• _Required actions_:
A. From the committee report excerpt on the ABCC and Comcare, repeat word for word the passage starting with "2.27      During the" and going on through "million in a year.".
B. Answer these questions using the committee report excerpt on the ABCC and Comcare:
(i) How many proceedings did the ABCC initiate in the courts in 2016-17?
(ii) What funding ratio did Comcare achieve during the reporting period?
(iii) What operating surplus did Comcare record for 2016-17?

• _Document extract_:
2.26      In 2016-17, the agency initiated eight proceedings in the courts. Each of these proceedings was initiated prior to the ABCC's commencement on 2 December 2016. At the close of 2016-17 reporting period, the agency had 49 matters before the court.[32]

2.27      During the reporting period, the ABCC was awarded over $2 million in penalties.[33] This marked the third time the ABCC, or its predecessor, have been awarded penalties in excess of $2 million in a year.

2.28      The committee notes that the ABCC operated at a loss of $3.4 million for the 2016-17 financial year. This was caused largely by a legal expenditure overspend of over $3.6 million.[34]


2.29      Comcare is the statutory authority established under the Safety, Rehabilitation and Compensation Act 1988 (SRC Act).[35] Alongside the Safety, Rehabilitation and Compensation Commission it administers the Commonwealth's statutory framework for rehabilitation and workers' compensation. Comcare's principal role is to support participation and productivity through healthy and safe workplaces that minimise the impact of harm in workplaces covered by Comcare.[36]

2.30      During the reporting period Comcare set performance criteria for its four stated purposes of being a leading insurer, national regulator, showing excellence in scheme management and design, and undertaking efficient and effective operations.[37]

2.31      Of particular note, Comcare achieved a funding ratio of 102 per cent during the reporting period. As a result, Comcare's premium scheme has returned to a fully funded position three years ahead of the target date of 2020.[38] Comcare also saw reductions in the average Commonwealth premium rate as a percentage of payroll.[39]

2.32      The committee notes however, that several criteria were not met for the reporting period. These included:

2.33      The committee notes the increased client satisfaction with corporate operations over the reporting period. In 2016-17, Comcare reported 81 per cent satisfaction with service delivery. This was a 14 percentage point increase on the 2015-16 period and met the 75 per cent target set in the Corporate Plan.[43]

2.34      During the 2016-17 reporting period, Comcare recorded an operating surplus of $467.4 million. This marks the fourth successive operating surplus for Comcare.[44]

2.35      The committee recognises that Comcare has set itself demanding targets as part of its Corporate Plan. However, it also notes that despite steps taken to establish a more efficient and cost-effective authority numerous performance criteria were not met for the reporting period.

• _Data section_:
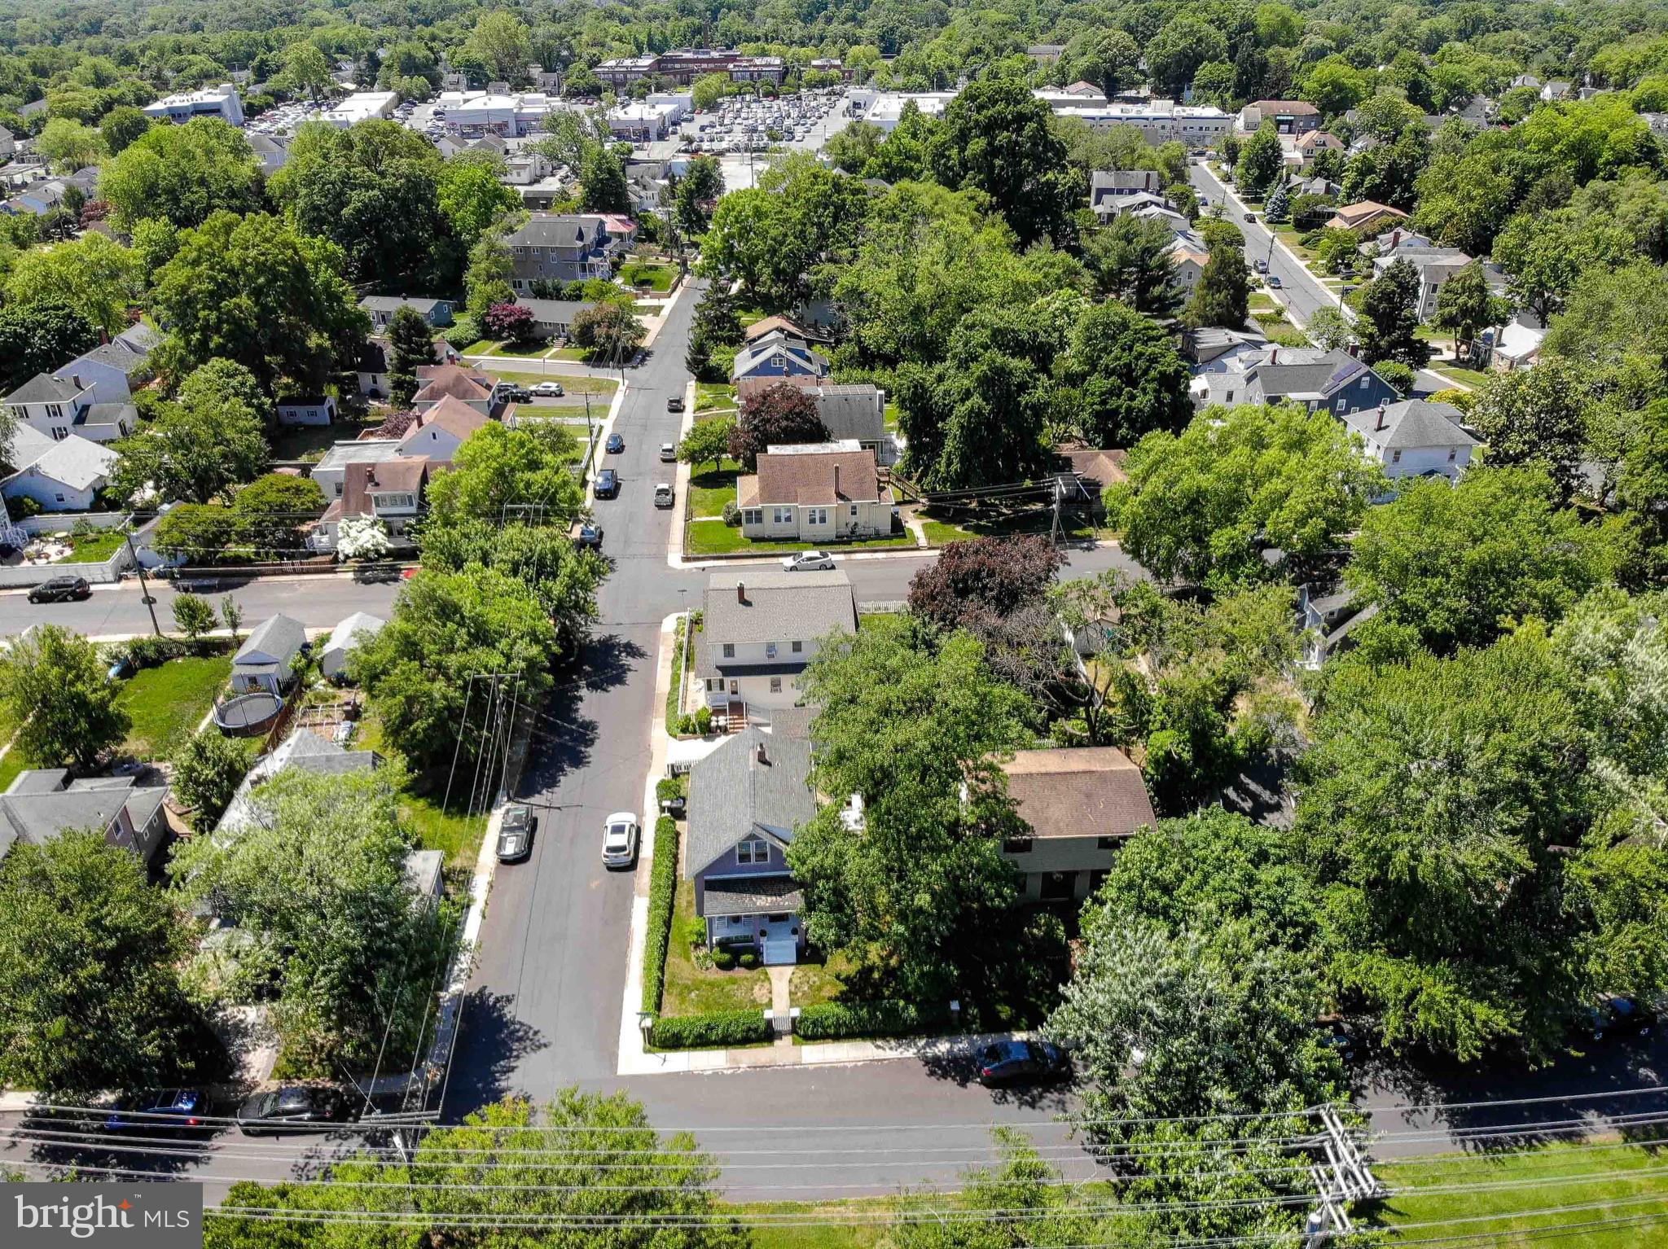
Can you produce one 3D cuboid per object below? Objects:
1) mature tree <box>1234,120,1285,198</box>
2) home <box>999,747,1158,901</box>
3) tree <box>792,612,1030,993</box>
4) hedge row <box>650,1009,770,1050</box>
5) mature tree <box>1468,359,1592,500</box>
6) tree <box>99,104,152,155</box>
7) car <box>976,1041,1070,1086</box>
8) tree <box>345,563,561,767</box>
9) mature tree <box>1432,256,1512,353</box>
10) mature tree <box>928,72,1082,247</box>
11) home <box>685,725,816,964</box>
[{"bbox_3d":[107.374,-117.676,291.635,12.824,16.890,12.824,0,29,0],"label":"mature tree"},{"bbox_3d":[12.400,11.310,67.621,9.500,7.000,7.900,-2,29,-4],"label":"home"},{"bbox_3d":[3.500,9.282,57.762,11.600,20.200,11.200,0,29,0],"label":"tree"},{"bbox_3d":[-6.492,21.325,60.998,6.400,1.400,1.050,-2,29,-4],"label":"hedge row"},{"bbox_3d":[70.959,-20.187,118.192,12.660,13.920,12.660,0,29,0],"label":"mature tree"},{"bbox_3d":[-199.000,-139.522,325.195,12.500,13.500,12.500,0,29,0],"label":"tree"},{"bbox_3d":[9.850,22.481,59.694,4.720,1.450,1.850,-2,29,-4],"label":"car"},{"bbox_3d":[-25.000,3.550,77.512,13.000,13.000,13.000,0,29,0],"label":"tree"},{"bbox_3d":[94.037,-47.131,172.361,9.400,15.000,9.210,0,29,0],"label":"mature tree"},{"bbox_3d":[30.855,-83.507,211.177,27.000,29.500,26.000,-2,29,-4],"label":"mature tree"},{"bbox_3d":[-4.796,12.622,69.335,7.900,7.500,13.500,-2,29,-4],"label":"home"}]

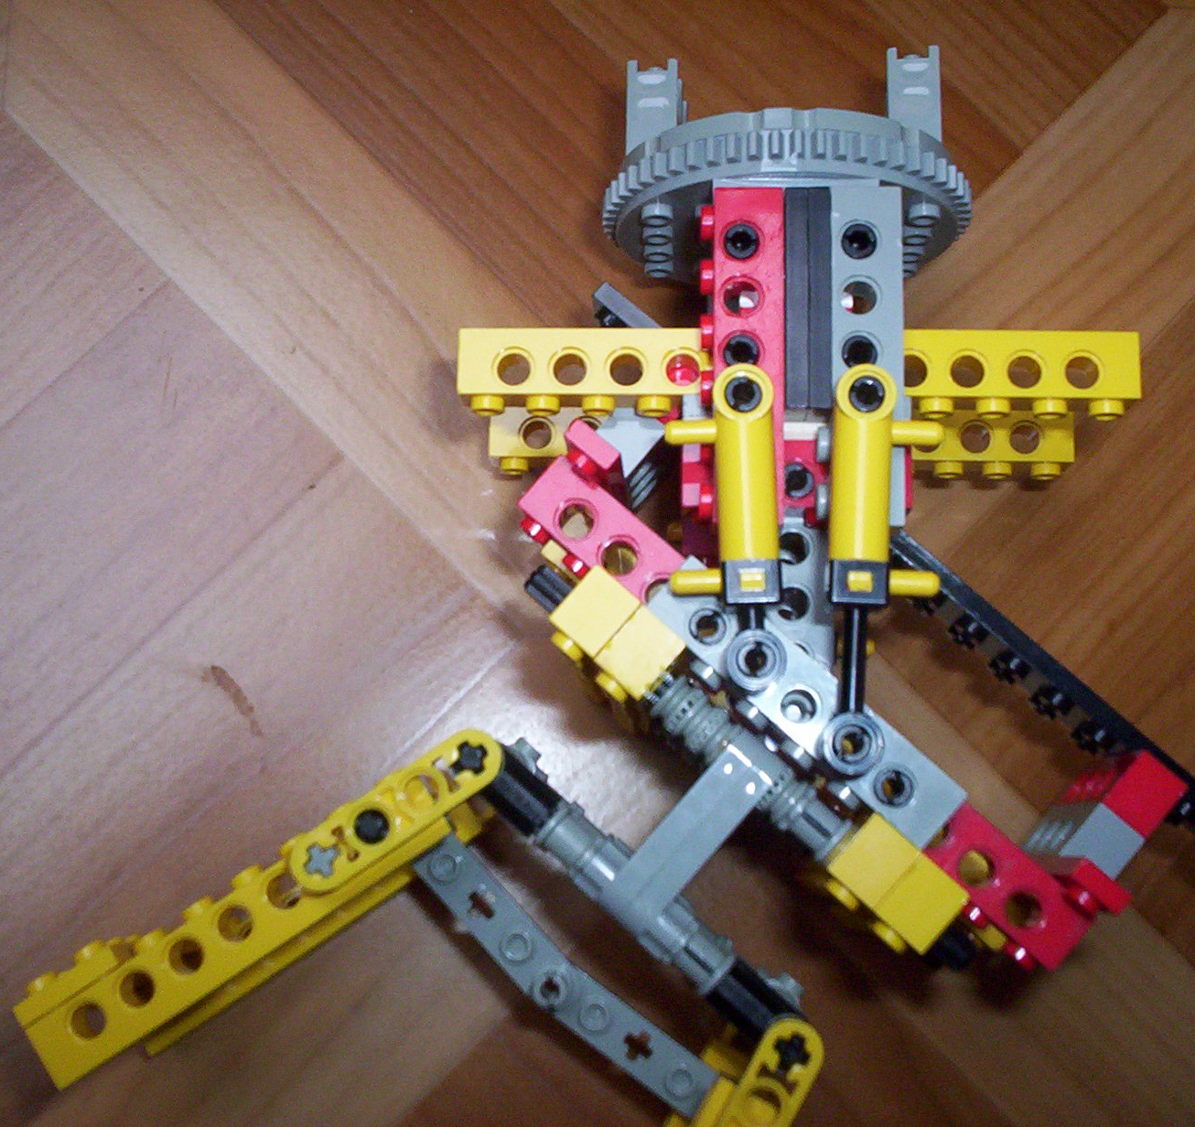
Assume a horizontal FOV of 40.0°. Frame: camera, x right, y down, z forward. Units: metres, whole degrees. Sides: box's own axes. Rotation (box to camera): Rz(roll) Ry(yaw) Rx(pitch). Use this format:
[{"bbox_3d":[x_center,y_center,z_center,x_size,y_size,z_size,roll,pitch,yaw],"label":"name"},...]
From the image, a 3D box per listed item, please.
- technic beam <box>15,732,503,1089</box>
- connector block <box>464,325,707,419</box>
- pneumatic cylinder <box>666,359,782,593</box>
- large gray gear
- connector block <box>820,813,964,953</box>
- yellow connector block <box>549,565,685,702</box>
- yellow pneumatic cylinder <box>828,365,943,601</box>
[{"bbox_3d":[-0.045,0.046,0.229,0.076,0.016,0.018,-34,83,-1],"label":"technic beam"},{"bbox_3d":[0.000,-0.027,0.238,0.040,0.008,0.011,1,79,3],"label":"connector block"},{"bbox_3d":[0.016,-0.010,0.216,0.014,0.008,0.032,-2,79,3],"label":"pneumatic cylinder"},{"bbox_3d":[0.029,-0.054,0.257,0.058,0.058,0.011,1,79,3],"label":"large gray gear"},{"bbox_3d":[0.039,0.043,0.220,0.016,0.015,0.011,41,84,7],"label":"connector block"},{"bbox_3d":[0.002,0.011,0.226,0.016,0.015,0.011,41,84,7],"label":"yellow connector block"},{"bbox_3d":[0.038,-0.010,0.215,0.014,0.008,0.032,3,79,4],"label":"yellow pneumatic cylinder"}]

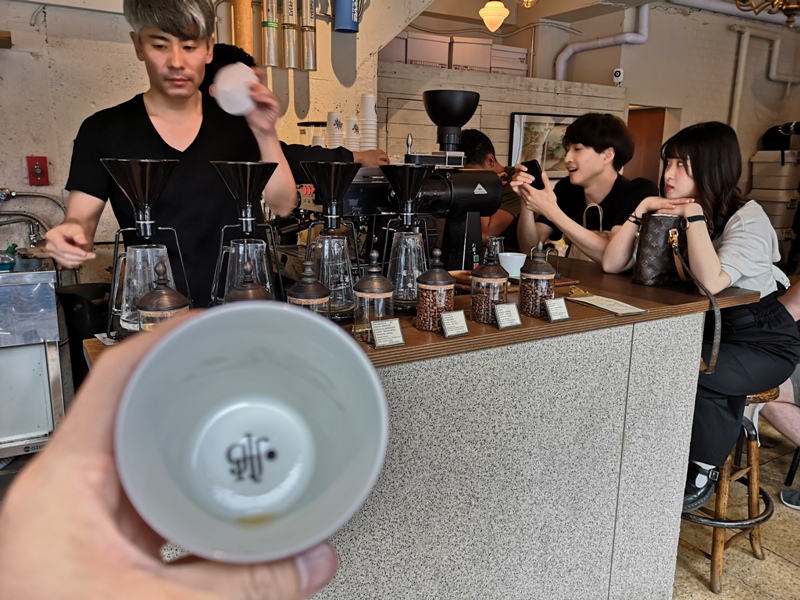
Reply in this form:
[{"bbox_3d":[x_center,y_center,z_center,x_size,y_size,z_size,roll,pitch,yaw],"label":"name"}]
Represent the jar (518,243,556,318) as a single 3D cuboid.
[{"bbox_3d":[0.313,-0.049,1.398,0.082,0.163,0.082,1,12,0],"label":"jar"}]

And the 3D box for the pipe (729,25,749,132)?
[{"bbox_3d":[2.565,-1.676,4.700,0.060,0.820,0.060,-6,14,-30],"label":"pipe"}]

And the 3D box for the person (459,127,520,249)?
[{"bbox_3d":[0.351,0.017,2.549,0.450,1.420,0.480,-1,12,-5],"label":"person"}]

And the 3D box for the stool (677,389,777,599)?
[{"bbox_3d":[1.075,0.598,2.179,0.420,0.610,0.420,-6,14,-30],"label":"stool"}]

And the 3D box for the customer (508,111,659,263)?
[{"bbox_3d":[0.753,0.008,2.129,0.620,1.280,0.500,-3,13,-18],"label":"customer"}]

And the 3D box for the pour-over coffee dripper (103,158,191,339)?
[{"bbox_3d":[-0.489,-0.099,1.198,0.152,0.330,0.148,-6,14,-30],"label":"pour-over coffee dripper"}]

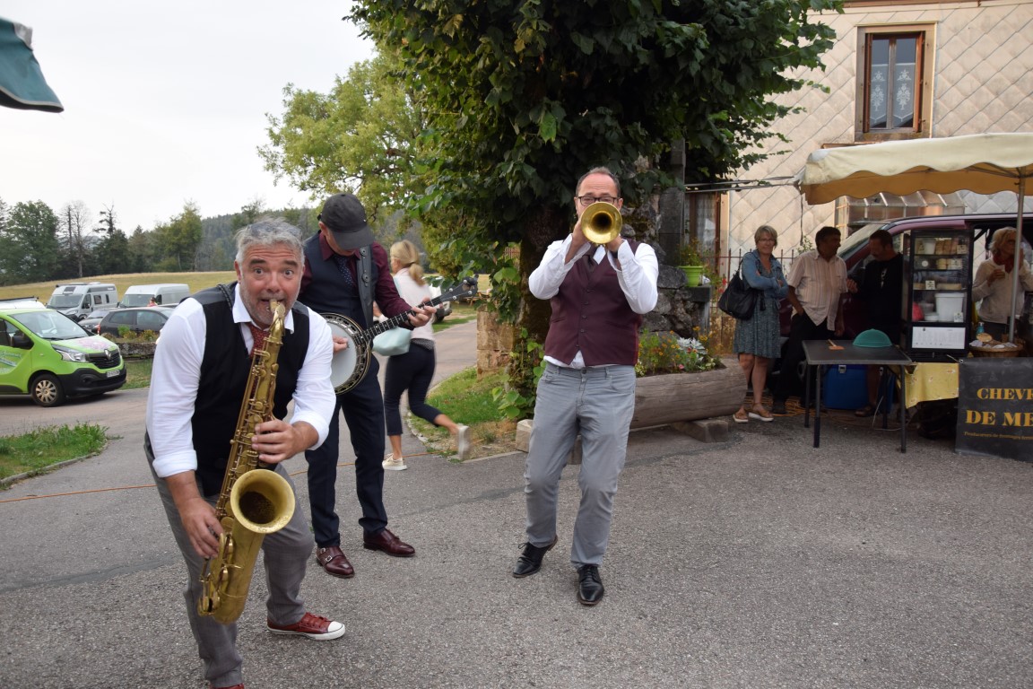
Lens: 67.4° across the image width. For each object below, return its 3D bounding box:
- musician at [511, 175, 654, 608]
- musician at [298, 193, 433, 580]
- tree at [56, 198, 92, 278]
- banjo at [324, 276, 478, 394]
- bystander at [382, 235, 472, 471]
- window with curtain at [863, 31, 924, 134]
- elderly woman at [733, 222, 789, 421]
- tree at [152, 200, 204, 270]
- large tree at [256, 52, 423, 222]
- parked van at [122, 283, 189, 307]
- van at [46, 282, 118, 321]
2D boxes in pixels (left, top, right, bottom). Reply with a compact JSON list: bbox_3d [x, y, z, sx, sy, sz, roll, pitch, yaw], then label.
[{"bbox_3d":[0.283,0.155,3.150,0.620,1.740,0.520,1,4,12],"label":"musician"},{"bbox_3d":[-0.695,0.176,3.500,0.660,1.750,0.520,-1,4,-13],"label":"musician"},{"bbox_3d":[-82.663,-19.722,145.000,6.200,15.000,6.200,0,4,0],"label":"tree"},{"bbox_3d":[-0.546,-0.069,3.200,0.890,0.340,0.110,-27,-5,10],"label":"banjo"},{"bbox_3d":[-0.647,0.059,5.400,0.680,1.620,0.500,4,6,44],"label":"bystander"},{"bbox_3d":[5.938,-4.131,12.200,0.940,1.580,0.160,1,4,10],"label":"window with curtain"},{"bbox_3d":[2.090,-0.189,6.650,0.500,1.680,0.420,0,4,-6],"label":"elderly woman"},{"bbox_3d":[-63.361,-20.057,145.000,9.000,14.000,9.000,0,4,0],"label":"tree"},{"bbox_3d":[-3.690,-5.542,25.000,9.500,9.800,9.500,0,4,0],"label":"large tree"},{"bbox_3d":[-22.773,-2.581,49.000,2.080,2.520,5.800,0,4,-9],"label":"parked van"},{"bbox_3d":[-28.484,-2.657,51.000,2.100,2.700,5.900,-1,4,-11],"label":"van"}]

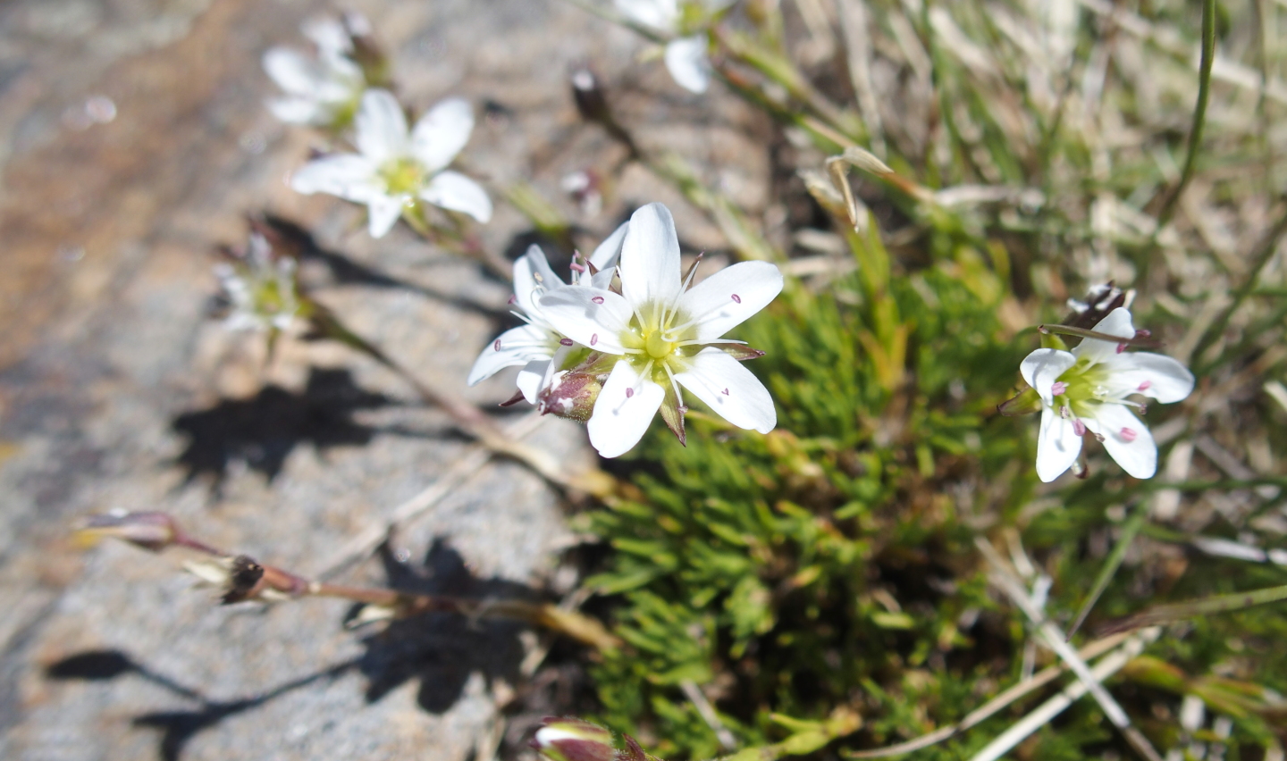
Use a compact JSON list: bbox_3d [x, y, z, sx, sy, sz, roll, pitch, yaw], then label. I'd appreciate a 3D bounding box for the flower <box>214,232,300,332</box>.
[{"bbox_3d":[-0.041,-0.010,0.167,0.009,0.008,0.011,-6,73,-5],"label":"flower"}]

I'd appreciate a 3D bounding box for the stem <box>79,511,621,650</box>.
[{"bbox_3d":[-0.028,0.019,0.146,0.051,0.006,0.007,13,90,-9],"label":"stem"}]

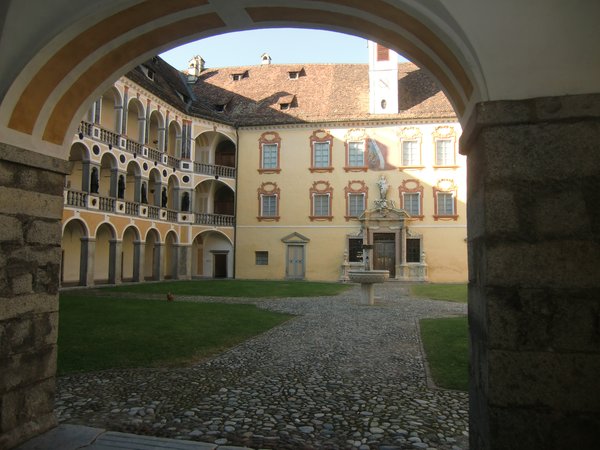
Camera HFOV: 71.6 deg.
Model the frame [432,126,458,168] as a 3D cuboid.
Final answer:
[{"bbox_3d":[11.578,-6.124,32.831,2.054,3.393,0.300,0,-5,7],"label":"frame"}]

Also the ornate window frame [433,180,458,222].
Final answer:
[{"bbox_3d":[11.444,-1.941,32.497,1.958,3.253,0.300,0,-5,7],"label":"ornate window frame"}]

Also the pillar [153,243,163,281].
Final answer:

• _Results of the tasks_:
A.
2.27      During the reporting period, the ABCC was awarded over $2 million in penalties.[33] This marked the third time the ABCC, or its predecessor, have been awarded penalties in excess of $2 million in a year.

B.
(i) Eight.
(ii) 102 per cent.
(iii) $467.4 million.